**DATA RECORDS:**

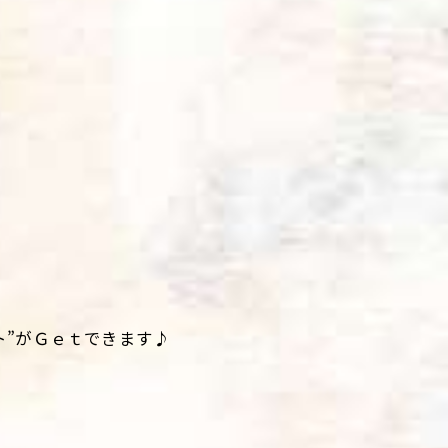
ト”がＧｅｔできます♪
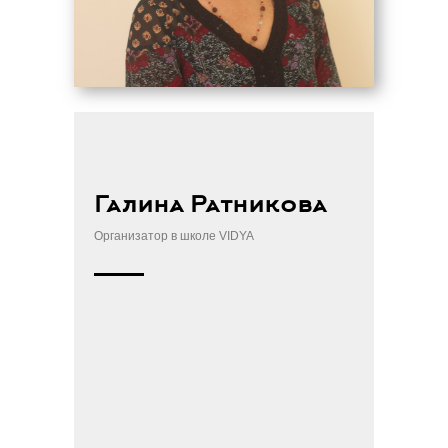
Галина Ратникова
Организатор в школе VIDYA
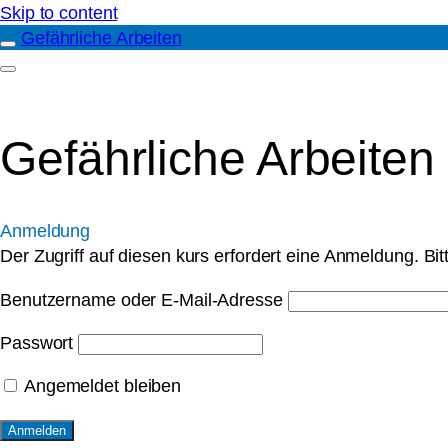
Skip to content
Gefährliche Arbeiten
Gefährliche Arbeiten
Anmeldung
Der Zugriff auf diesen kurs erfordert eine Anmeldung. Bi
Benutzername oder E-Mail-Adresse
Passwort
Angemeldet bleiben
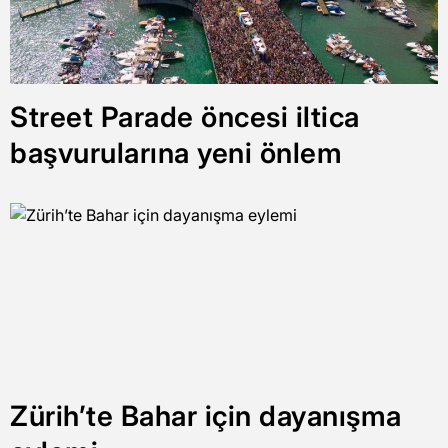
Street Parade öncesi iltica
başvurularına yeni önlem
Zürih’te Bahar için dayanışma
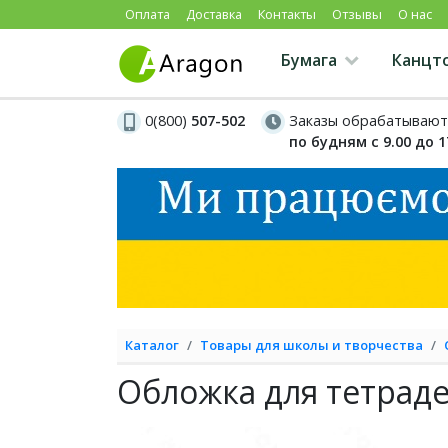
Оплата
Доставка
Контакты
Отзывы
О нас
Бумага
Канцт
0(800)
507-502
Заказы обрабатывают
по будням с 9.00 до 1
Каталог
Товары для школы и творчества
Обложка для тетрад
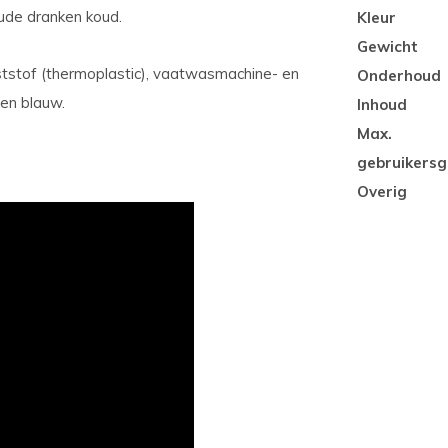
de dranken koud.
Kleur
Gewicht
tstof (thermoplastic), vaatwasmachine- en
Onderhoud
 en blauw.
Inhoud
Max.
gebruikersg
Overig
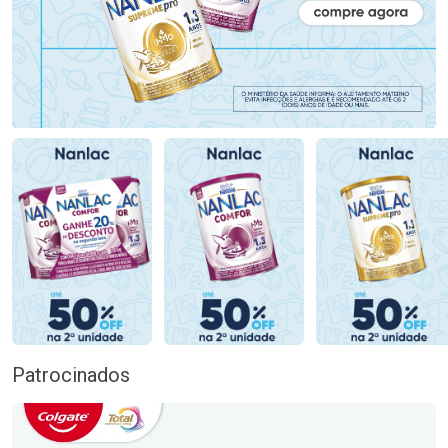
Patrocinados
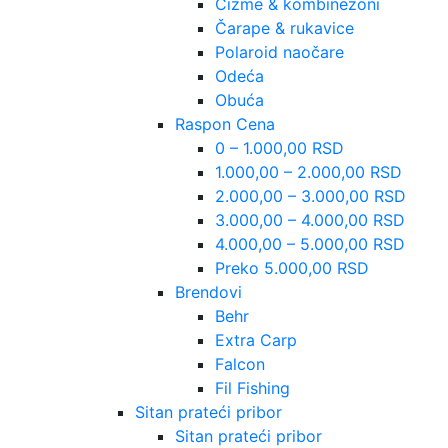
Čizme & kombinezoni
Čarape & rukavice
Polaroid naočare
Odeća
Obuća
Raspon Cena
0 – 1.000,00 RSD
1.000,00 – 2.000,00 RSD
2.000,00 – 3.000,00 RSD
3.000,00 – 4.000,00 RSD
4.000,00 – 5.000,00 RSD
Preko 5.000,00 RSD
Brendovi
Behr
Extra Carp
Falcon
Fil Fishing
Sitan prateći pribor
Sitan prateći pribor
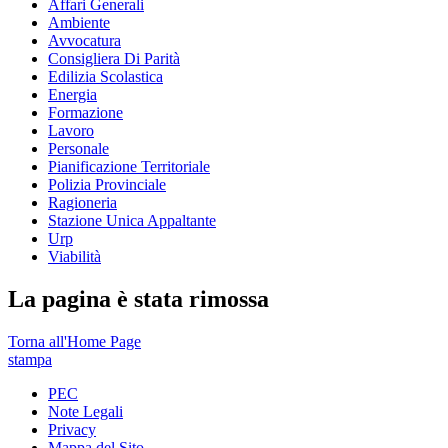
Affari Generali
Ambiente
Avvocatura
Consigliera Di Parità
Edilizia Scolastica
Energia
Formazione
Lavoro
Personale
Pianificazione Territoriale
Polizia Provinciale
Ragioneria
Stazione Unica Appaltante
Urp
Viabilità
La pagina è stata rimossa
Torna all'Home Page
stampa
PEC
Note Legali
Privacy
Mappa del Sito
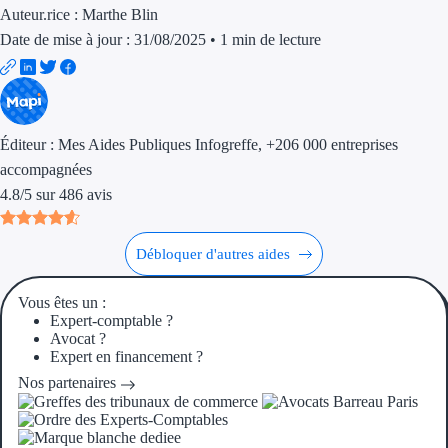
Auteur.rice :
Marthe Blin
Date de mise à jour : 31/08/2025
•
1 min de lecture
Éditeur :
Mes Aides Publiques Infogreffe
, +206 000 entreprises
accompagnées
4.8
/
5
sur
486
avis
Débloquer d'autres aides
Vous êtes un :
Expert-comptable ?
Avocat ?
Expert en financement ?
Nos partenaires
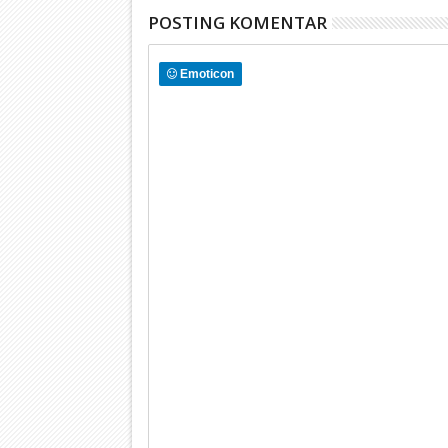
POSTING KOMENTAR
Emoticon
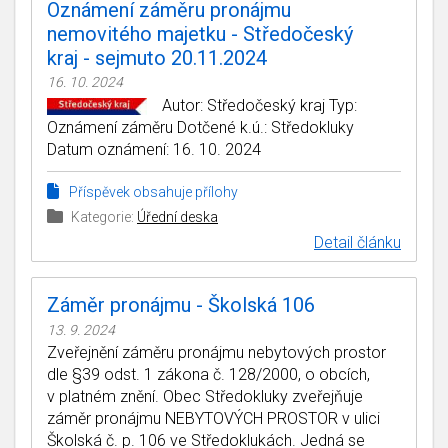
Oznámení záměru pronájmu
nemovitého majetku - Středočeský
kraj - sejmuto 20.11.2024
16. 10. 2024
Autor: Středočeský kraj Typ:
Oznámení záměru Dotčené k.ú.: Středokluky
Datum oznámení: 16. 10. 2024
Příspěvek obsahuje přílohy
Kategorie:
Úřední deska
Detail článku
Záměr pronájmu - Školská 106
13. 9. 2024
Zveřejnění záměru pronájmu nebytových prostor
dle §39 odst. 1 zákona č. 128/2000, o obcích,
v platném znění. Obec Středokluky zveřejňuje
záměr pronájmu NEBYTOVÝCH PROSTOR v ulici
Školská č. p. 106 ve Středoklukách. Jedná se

**PROMPT:** Return each line from the material above that contains the word "záměru", matching it case-sensitively.

**RESULT OF THIS EXERCISE:**
Oznámení záměru pronájmu
Oznámení záměru Dotčené k.ú.: Středokluky
Zveřejnění záměru pronájmu nebytových prostor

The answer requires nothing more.